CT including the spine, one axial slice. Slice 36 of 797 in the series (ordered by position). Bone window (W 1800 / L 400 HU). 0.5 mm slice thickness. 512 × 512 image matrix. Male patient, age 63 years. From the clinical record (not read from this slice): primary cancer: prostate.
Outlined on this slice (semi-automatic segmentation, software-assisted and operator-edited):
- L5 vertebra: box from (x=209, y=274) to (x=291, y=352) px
======
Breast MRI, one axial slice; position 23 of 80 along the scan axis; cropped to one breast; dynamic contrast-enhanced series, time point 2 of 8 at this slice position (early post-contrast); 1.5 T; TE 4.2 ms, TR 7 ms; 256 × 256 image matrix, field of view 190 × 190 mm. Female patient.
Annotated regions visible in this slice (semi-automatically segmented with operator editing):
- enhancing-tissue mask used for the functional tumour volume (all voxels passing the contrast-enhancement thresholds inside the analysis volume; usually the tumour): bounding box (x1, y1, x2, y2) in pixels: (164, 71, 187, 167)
======
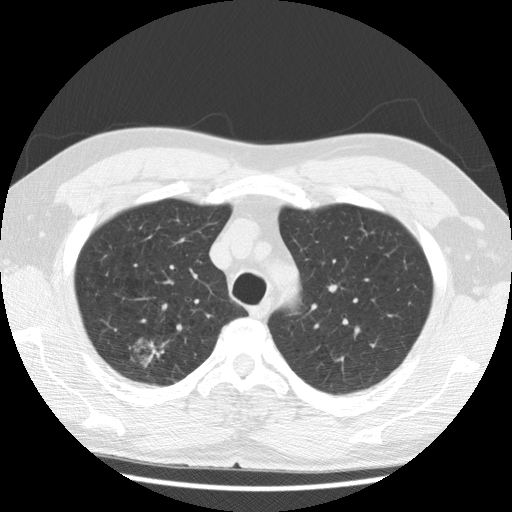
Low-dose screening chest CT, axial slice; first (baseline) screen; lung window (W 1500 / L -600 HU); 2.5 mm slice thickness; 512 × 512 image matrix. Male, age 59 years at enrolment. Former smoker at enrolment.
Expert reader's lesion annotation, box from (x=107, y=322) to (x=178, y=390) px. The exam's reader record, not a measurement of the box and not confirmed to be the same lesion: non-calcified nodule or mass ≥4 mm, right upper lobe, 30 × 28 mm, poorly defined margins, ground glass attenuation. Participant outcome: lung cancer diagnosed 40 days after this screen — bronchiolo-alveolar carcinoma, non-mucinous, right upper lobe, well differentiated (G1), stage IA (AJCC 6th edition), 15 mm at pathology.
======
WHAT TO PRODUCE:
Work out how many lines of the data above contain the string "operator" and give the number alone.

RESULT OF THIS EXERCISE:
2